Minicase solution, Chapter 10
Principles of Corporate Finance, 11th Ed.
R. A. Brealey, S. C. Myers and F. Allen
The attached Excel spreadsheet was prepared by George Chavez for the proposed Downeast Tourist Mall. The spreadsheet will carry out the various sensitivity and breakeven analyses suggested in the minicase.
Enter changes in the inflation rate and forecast errors for rental revenues and share of retail sales in the spreadsheet’s left hand panel. To see the effect of a year’s delay in startup, enter 0 if no delay and 1 is start up is delayed one year. Changes in the timing and amount of construction costs should be entered directly in the cash flow table.

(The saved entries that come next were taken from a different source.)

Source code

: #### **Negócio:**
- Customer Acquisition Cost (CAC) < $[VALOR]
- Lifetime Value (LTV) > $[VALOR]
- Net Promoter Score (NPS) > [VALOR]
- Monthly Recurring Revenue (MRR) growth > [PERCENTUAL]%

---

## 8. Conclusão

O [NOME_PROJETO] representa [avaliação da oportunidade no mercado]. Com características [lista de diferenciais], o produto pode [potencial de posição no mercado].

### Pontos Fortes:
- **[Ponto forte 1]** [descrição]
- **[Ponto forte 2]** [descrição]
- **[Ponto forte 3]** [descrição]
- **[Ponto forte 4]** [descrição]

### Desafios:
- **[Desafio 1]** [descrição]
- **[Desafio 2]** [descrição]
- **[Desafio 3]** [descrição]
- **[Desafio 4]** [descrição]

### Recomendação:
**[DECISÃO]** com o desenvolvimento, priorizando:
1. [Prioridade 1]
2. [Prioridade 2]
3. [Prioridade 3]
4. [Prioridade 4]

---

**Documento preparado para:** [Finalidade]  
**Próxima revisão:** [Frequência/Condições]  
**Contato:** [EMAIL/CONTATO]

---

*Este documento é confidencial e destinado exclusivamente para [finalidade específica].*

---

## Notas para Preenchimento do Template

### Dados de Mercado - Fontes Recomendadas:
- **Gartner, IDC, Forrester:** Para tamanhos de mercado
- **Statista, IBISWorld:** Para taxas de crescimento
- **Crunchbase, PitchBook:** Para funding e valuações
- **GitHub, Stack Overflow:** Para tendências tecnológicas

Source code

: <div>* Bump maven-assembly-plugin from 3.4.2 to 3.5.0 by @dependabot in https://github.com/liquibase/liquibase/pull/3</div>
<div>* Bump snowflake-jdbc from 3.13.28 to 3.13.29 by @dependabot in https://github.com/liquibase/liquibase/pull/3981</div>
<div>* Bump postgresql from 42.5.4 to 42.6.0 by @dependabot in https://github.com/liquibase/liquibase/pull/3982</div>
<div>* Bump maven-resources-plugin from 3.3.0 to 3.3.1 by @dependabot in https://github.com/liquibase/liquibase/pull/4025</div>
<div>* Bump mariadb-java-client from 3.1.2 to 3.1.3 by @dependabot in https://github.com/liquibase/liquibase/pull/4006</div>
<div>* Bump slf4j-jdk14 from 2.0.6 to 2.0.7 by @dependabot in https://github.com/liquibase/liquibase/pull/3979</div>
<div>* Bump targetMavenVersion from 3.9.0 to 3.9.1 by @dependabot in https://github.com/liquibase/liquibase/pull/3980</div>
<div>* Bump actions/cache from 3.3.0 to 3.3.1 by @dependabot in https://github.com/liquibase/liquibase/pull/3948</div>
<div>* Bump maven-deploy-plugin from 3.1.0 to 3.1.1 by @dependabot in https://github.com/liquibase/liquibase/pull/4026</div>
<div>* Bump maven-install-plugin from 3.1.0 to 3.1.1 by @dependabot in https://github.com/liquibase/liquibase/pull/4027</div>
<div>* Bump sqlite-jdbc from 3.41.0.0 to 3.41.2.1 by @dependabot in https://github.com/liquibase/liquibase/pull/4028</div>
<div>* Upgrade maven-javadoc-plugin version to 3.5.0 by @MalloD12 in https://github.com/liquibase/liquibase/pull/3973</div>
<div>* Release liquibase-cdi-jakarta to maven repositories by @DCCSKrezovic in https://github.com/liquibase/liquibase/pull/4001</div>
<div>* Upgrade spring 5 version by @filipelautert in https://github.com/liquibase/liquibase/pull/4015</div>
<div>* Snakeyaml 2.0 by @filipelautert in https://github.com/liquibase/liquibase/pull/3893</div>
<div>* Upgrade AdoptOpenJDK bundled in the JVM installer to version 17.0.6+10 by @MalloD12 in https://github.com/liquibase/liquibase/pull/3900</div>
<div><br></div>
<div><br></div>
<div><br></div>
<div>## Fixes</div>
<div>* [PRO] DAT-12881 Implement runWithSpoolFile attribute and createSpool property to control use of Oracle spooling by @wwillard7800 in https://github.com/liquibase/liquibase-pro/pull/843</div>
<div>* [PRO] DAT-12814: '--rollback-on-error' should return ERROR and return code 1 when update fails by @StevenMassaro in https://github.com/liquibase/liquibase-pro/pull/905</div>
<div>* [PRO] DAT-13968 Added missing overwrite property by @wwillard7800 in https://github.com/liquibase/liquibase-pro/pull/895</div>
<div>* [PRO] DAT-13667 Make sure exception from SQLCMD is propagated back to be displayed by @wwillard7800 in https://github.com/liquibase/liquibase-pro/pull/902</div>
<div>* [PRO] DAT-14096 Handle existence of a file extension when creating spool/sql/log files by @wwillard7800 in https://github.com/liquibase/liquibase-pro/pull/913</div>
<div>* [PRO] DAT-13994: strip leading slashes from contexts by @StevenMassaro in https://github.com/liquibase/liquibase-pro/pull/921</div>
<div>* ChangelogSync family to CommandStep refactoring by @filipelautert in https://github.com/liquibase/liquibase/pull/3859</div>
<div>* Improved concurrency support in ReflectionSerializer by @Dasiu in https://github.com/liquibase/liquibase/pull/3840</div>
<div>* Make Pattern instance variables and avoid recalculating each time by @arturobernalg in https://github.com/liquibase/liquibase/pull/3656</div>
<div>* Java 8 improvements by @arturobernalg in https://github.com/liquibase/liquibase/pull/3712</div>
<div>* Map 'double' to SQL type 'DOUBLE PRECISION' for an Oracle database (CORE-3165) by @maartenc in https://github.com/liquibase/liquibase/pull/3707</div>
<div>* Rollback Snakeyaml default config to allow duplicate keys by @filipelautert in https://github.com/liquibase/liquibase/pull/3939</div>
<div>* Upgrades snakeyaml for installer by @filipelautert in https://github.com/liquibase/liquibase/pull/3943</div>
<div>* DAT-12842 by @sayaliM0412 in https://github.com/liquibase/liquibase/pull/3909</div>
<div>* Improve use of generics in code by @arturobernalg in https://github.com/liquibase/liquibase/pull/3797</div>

All cash flows except depreciation are forecasted in real terms. Note that depreciation is not subtracted in calculating operating cash flow. Depreciation tax shields are valued separately by discounting at the nominal rate. We isolated these tax shields to see the effect of changes in inflation. Inflation affects the PV of depreciation tax shields, which are fixed in nominal terms. The other cash flows are given in real terms and discounted at (1.09/1.02) – 1 = .0686.
The project’s terminal value is $30 million, the value of the land in year 18, or in year 19 if construction and startup are delayed.
If all goes as planned, the project’s NPV is + $36.6 million, but cash flows could turn out worse or better than projected. For example, a 20 per cent shortfall in rentals and share of retail sales cuts NPV to - $1.1 million.